*** The data Section Begins ***

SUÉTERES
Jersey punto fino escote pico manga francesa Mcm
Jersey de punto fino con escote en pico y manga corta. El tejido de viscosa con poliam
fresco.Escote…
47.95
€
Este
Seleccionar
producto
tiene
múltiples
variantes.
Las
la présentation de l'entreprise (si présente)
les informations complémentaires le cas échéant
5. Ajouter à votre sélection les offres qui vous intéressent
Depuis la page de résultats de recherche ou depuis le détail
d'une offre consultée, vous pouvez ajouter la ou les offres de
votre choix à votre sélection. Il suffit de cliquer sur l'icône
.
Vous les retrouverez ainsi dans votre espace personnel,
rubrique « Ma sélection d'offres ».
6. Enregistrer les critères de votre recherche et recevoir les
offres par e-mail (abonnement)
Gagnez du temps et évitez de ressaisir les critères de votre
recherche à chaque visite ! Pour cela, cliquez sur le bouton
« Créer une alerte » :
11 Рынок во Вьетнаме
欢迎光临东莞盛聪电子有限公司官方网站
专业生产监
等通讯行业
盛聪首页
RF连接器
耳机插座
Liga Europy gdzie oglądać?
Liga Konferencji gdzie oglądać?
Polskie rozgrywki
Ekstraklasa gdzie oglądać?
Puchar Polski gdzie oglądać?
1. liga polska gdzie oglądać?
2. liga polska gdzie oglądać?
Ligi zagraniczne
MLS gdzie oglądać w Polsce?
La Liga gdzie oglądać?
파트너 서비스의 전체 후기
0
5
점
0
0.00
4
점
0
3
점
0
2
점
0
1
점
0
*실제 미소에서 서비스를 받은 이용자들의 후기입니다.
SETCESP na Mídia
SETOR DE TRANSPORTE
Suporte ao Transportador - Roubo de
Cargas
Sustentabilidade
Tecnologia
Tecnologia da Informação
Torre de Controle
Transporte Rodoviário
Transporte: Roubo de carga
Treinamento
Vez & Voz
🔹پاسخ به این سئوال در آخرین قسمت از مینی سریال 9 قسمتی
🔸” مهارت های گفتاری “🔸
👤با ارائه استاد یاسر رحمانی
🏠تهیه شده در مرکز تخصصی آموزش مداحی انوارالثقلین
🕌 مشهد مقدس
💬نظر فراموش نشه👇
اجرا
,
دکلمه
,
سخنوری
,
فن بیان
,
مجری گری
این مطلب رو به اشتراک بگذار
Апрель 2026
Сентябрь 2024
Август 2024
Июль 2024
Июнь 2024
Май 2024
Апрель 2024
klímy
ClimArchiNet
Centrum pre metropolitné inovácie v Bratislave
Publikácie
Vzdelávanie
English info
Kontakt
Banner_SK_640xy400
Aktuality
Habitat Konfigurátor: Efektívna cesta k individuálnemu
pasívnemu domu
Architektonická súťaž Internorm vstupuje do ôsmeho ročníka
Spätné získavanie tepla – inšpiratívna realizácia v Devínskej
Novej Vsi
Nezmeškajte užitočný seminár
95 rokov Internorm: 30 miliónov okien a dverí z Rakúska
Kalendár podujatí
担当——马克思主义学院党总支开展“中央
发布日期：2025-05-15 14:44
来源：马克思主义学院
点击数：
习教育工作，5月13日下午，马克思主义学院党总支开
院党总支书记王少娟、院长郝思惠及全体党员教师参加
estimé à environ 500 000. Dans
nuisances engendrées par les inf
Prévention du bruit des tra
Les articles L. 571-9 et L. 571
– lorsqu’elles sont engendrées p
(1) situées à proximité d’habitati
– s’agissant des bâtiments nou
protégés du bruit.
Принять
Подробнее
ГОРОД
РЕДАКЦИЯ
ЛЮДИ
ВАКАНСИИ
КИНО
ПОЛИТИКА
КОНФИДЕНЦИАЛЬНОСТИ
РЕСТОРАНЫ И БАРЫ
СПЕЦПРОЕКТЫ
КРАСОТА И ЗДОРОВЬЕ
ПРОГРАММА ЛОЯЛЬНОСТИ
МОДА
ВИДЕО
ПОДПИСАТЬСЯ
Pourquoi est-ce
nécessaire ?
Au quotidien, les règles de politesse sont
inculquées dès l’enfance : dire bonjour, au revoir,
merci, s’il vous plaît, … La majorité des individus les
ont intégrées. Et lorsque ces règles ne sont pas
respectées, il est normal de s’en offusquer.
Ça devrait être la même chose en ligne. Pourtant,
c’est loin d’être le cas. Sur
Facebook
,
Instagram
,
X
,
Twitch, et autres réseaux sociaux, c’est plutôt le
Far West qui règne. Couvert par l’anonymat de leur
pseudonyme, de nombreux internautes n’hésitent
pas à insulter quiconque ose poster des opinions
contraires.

*** The data Section Ends ***

What this task involves:
The number of lines in the records that include "manga" is what is needed, with no other words.

Answer to the problem:
2